The only reason I didn't suggest asking to look after the parrot temporaily first was because I work in dog rescue and a lot of people who have looked after a friend/aquaintances dog for a few weeks have had the dog dumped on them (we get the calls when they then try to rehome the dog as the old owner has not passed on their contact details). I'm not saying that will happen to you but it could so be careful as this happens more than you would think. I obviously don't know the person who owns the bird but they are about to move which would make it easy for them to dump him on you if they were that way inclined (ps not meaning to cause offence at all if as i don't know them).

Mogwai has another good point I was going to make, which is if you havent considered a Macaw before, I mean really had a strong desire to have one and thought about getting one, it's probably best not to get him. Also with the toy destruction that's why I mentioned my neighbours parrots charity shop toys as they are a cheap way of providing toys but yes toys specifically designed for large parrots cost a lot when you need to replace them regularly.
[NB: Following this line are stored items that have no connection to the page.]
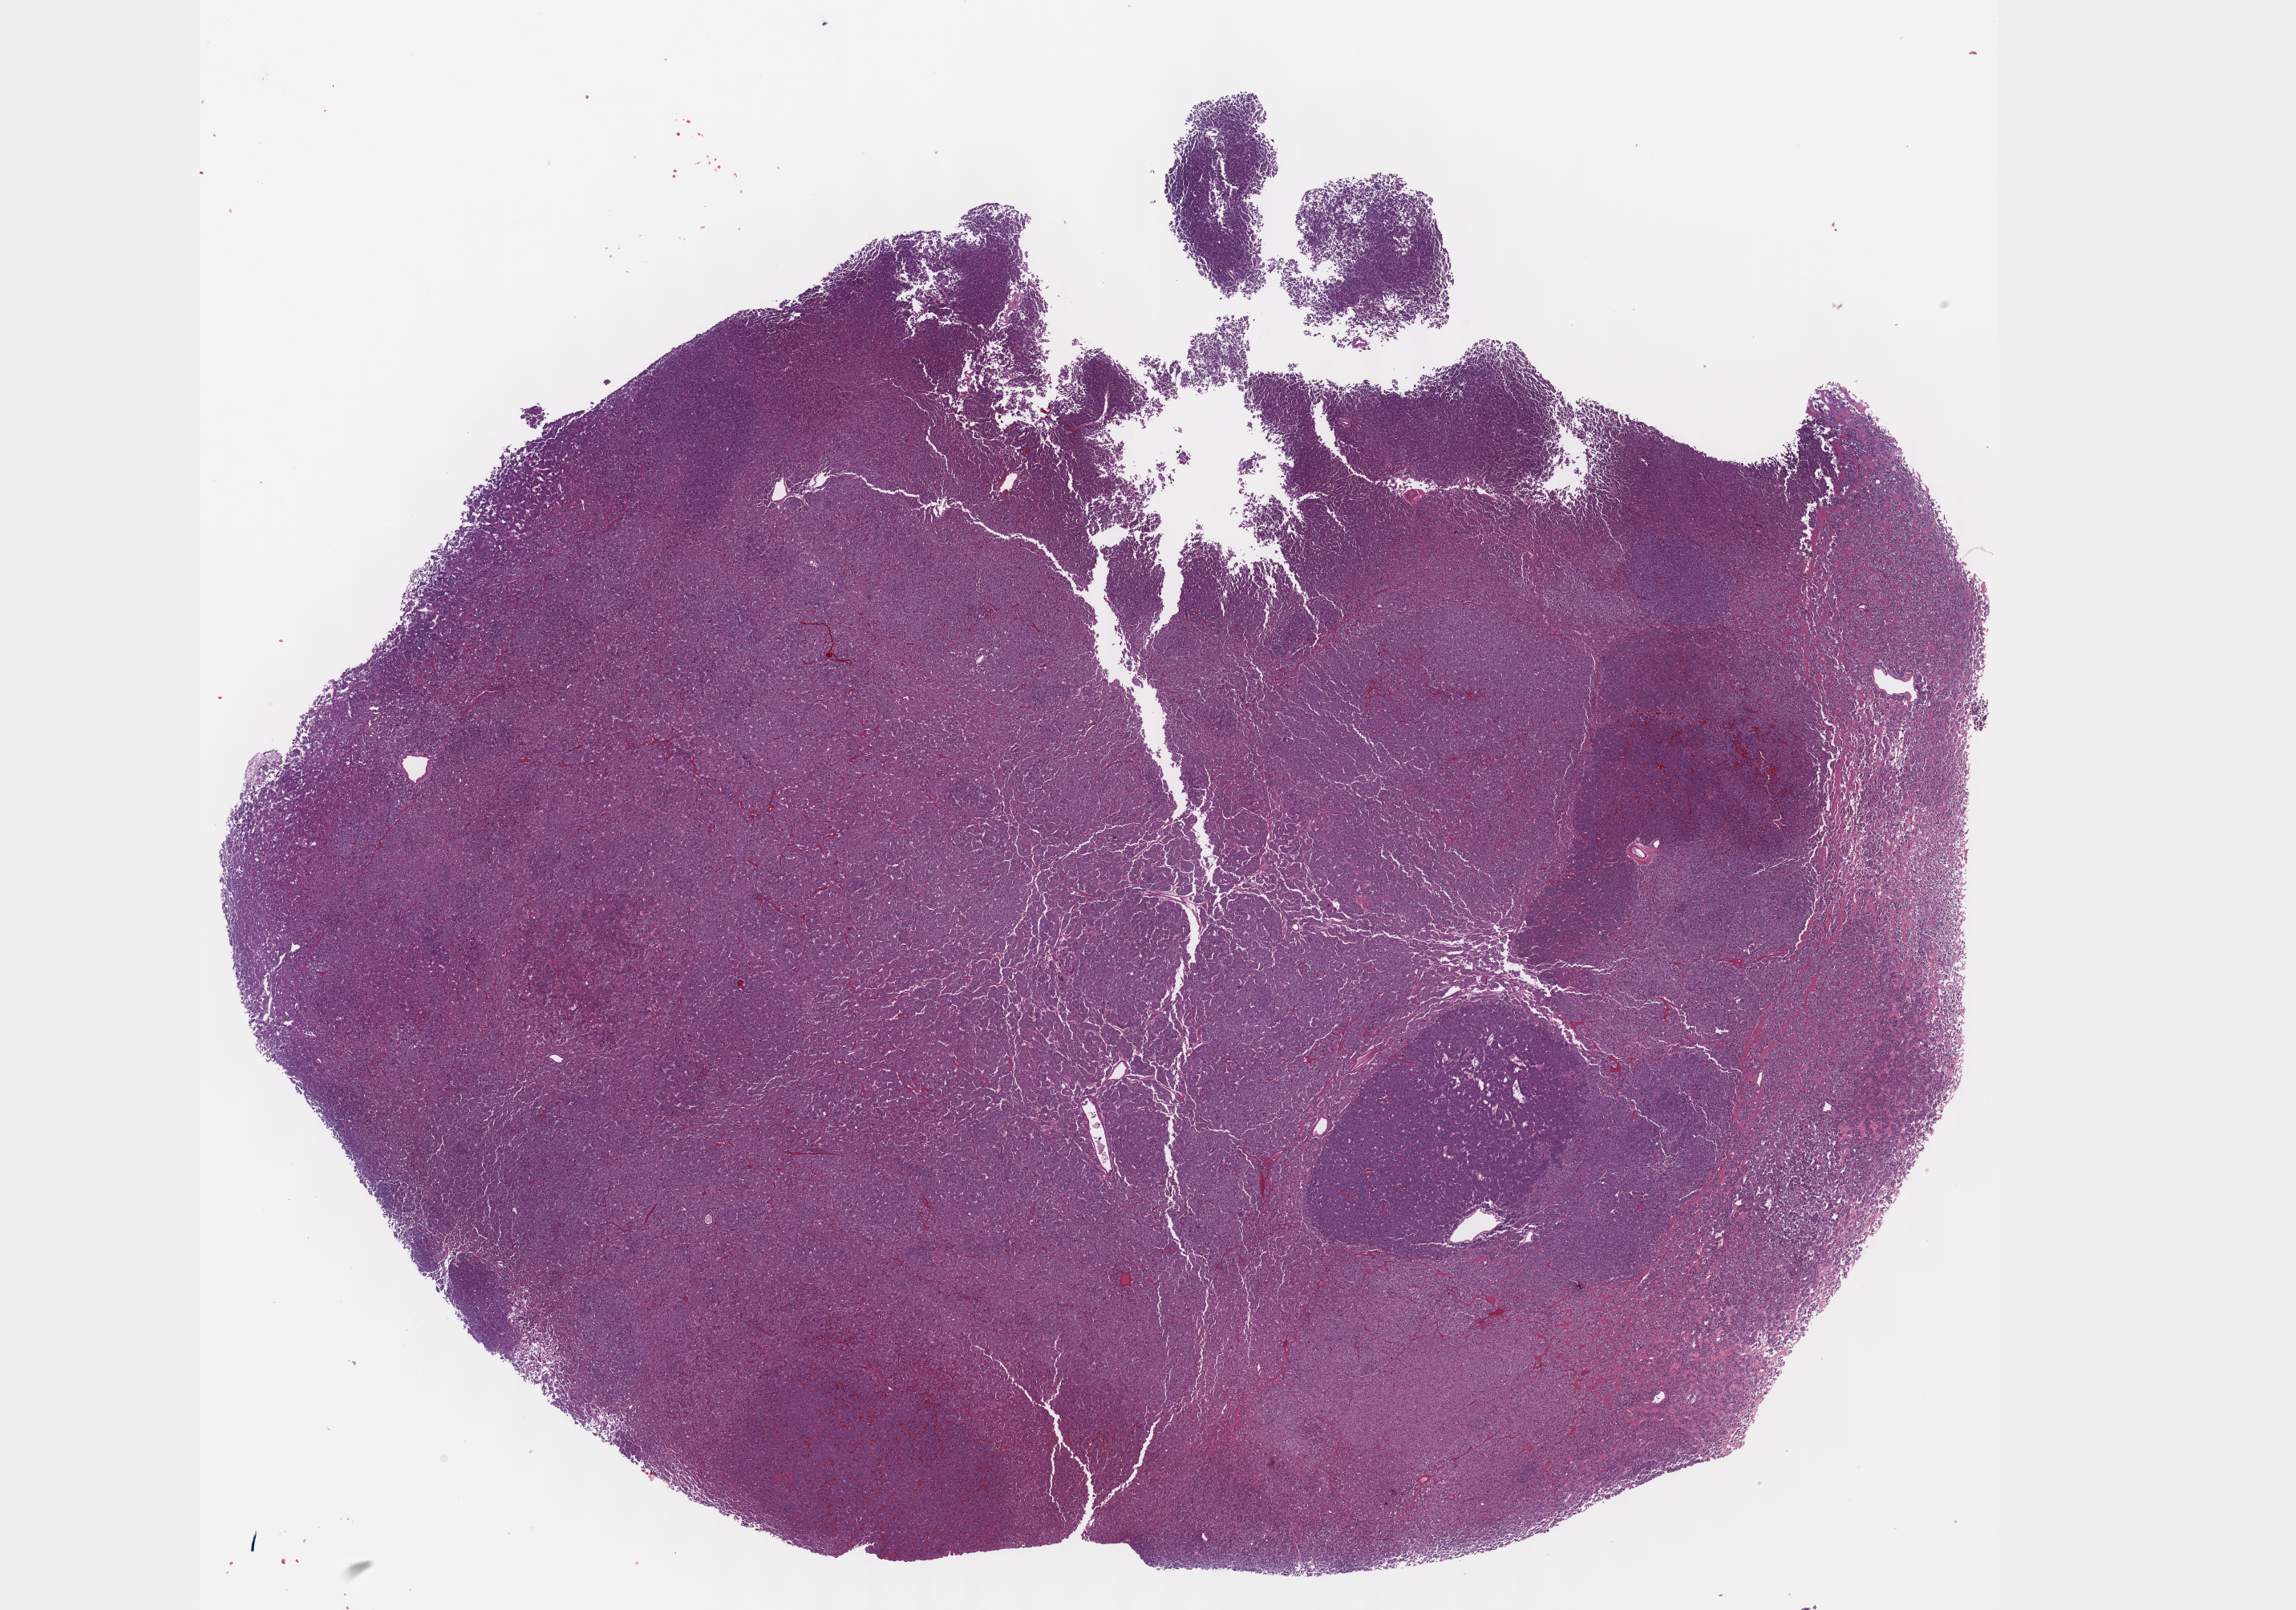
Whole-slide histology image, H&E, a low-resolution overview of the entire scanned area, about 23.1 x 16.2 mm (acquisition: 40x scan). FFPE section. Sample: primary tumour, adrenal gland. Female patient; age at initial diagnosis 46 years.
• pathologic diagnosis: Pheochromocytoma, NOS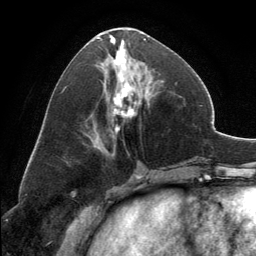
Breast MRI, one axial slice; position 61 of 134 along the scan axis; cropped to one breast; dynamic contrast-enhanced series, time point 2 of 6 at this slice position (early post-contrast); 3 T; TE 2.8 ms, TR 7.1 ms; 1.2 mm slice thickness; 256 × 256 image matrix, field of view 185 × 185 mm. Female patient.
Structures marked on this image (semi-automatic segmentation, software-assisted and operator-edited):
- enhancing-tissue mask used for the functional tumour volume (all voxels passing the contrast-enhancement thresholds inside the analysis volume; usually the tumour): bounding box <92,28,156,142> (left, top, right, bottom; pixels)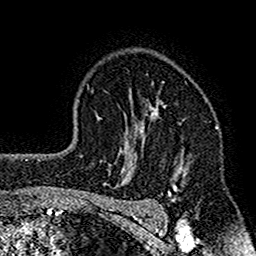
Breast MRI (dynamic contrast-enhanced), one axial slice. Slice 111 of 160 in the series (ordered by position). Cropped to one breast. Dynamic contrast-enhanced series, time point 2 of 7 at this slice position (early post-contrast). 1.5 T. TE 2.7 ms, TR 4.8 ms. 1 mm slice thickness. 256 × 256 image matrix. Female patient.
Annotated regions visible in this slice (semi-automatically segmented with operator editing):
- enhancing-tissue mask used for the functional tumour volume (all voxels passing the contrast-enhancement thresholds inside the analysis volume; usually the tumour): bounding box (x1, y1, x2, y2) in pixels: (117, 94, 188, 212)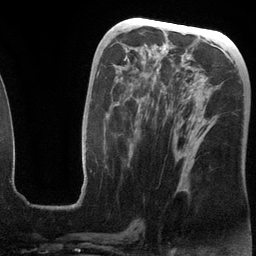
Breast MRI (dynamic contrast-enhanced), one axial slice; slice 59 of 134 in the series (ordered by position); cropped to one breast; dynamic contrast-enhanced series, time point 2 of 6 at this slice position (early post-contrast); 3 T; TE 2.8 ms, TR 6.9 ms; 1.2 mm slice thickness; 256 × 256 image matrix, field of view 190 × 190 mm. Female patient.
Structures marked on this image (semi-automatic segmentation, software-assisted and operator-edited):
- enhancing-tissue mask used for the functional tumour volume (all voxels passing the contrast-enhancement thresholds inside the analysis volume; usually the tumour): box from (x=97, y=57) to (x=214, y=133) px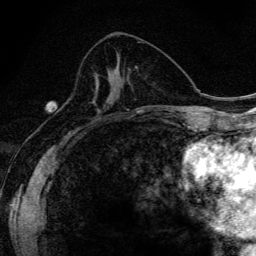
Breast MRI (dynamic contrast-enhanced), one axial slice; position 62 of 134 along the scan axis; cropped to one breast; dynamic contrast-enhanced series, time point 2 of 6 at this slice position (early post-contrast); 3 T; TE 4.2 ms, TR 9.3 ms; 1.2 mm slice thickness; 256 × 256 image matrix, field of view 150 × 150 mm. Female patient.
Annotated regions visible in this slice (semi-automatically segmented with operator editing):
- enhancing-tissue mask used for the functional tumour volume (all voxels passing the contrast-enhancement thresholds inside the analysis volume; usually the tumour): bounding box [x1, y1, x2, y2] px = [110, 96, 113, 102]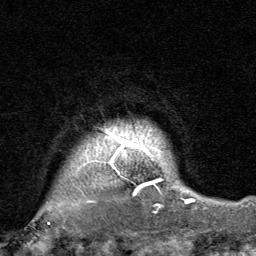
Breast MRI, one axial slice. Slice 70 of 80 in the series (ordered by position). Cropped to one breast. Dynamic contrast-enhanced series, time point 2 of 8 at this slice position (early post-contrast). 1.5 T. TE 1.7 ms, TR 4.5 ms. 256 × 256 image matrix. Female patient.
Annotated regions visible in this slice (semi-automatic segmentation, software-assisted and operator-edited):
- enhancing-tissue mask used for the functional tumour volume (all voxels passing the contrast-enhancement thresholds inside the analysis volume; usually the tumour): bounding box (x1, y1, x2, y2) in pixels: (48, 134, 190, 225)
Also just incase you were wondering how hard one could bite, try to break a brazil nut that's in it's shell in your bare hands. Bet you can't.... A large macaw can break that with it's beak like it was a cookie.

Have you decided if you are going to have him?


----------



## Ferret Guy (Aug 1, 2011)

if you absolutely love parrots, then you wont regret it. However this parrot will most likely be rather upset for weeks if not months after it separates from its current owner. As said, I would recommend babysitting to see if you like it or not. Everyone always says they are really loud, but until you have heard it for yourself, its indescribable. Seriously, i have a friend who has a green wing and by god can it shout. louder than a rock concert. Although i am yet to be bitten, he assures me its deadly! haha "Bolt-cutter with wings":lol2:


----------